As for whether the lower amount of VRAM will bring your from "a playable near 30" to something lower: at that point you need to
lower your damn settings. Seriously. This is at Ultra. Playing at Ultra is always dumb and wasteful, even on a flagship GPU. And yes, lowering texture quality is often a lot more noticeable than other settings with a similar performance gain. But when you're at the "can I hit 30 or not" point in performance, well, either you're playing a game where smoothness doesn't matter, or you'll have a better play experience lowering your settings.

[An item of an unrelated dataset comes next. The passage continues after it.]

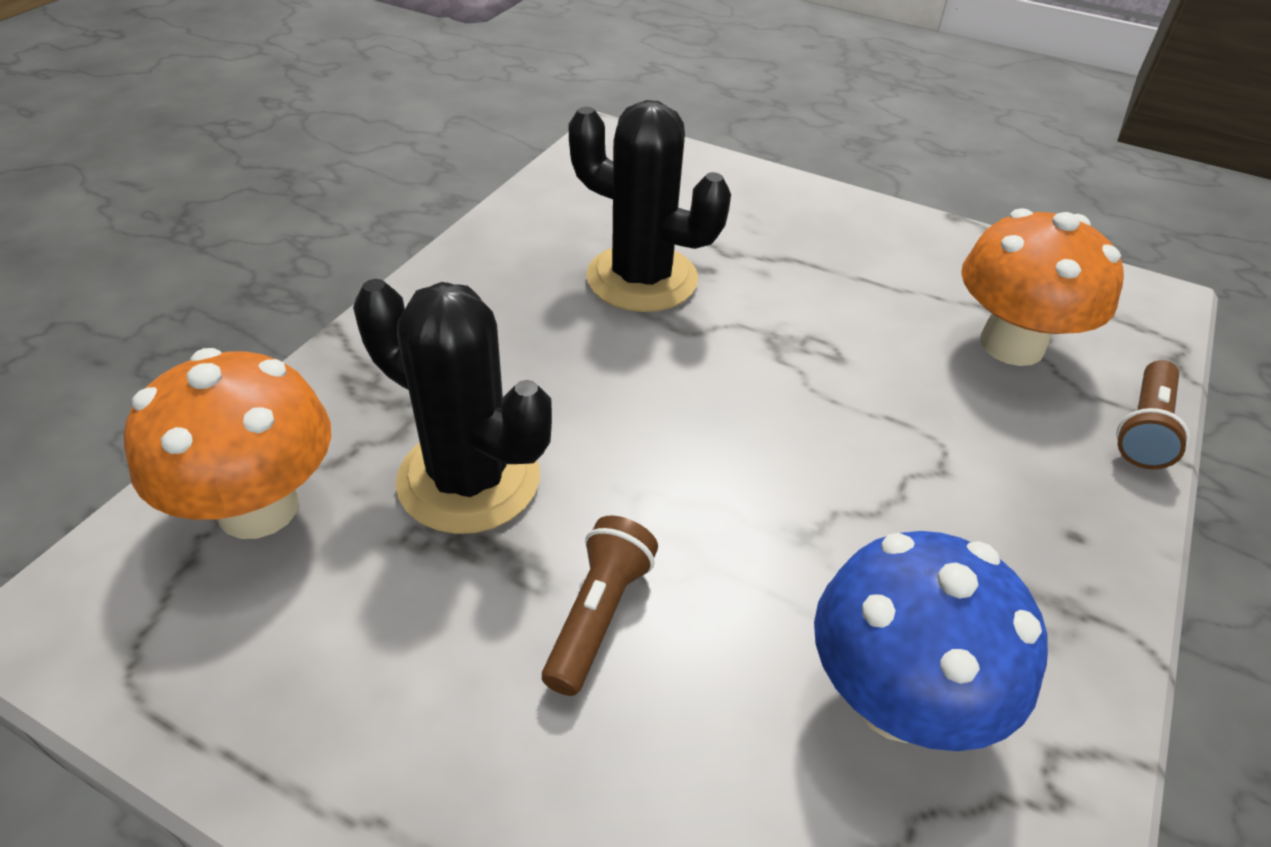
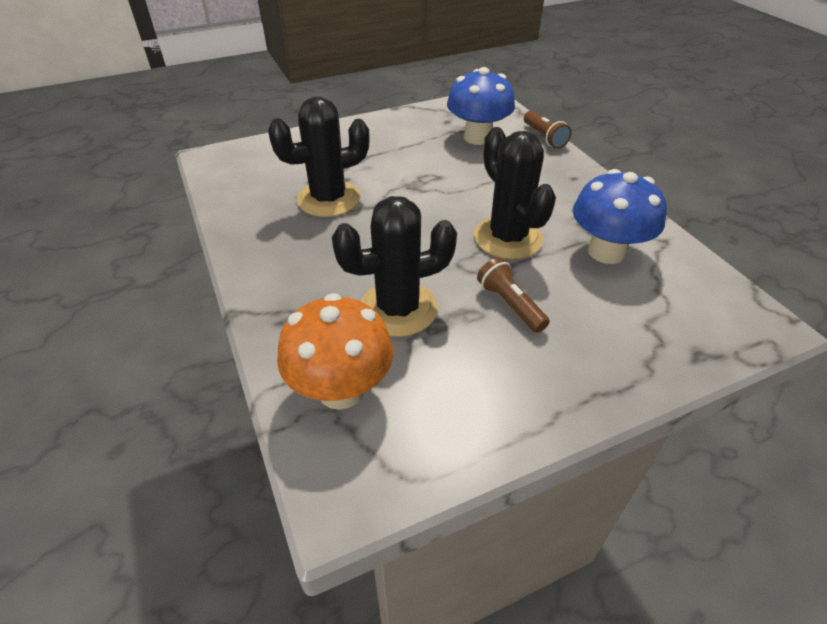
camera: 50 degrees left, 0 degrees up
(774, 525) = (508, 238): none -> black cactus
(1011, 345) = (477, 137): orange mushroom -> blue mushroom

As I apparently have to repeat myself:
This could of course be interpreted as 8GB of VRAM becoming too little in the near future, but, a) we don't know where in the 6-8GB range that usage sits; b) there are technologies incoming that will alleviate this; c) this is only at 2160p, which these GPUs can barely handle at these settings levels even today. Thus, it's far more likely for compute to be a bottleneck in the future than VRAM, outside of a handful of poorly balanced SKUs - and there is no indication of the 3060 Ti being one of those.
I mean ... this should be pretty clear. The important thing is a GPU with a good balance of compute and VRAM. In current games, and as VRAM usage has developed in the past years, 8GB is unlikely to be a significant bottleneck for anything but the most powerful GPUs at resolutions they are actually capable of rendering at half-decent framerates. If you're buying a 3060 Ti to play at 2160p Ultra, then either you are making some particularly poor choices or you are well aware that this will not result in a smooth experience (which, depending on the game, can be perfectly fine). If you are buying a 3060 Ti, have a 2160p monitor, and refuse to lower your resolution or settings? Then you are letting stubbornness get in the way of enjoying your games, and the bottleneck is your attitude, not the GPU. Either way, even the 3070 Ti (with its 26% additional compute resources) will most likely do just fine with its 8GB for the vast majority of titles at the settings it can otherwise handle. That card has a higher chance of being bottlenecked by VRAM in some titles, and no doubt will, but enough for it to
really matter? Not likely. And certainly not to a degree that can't be overcome by adjusting a few settings.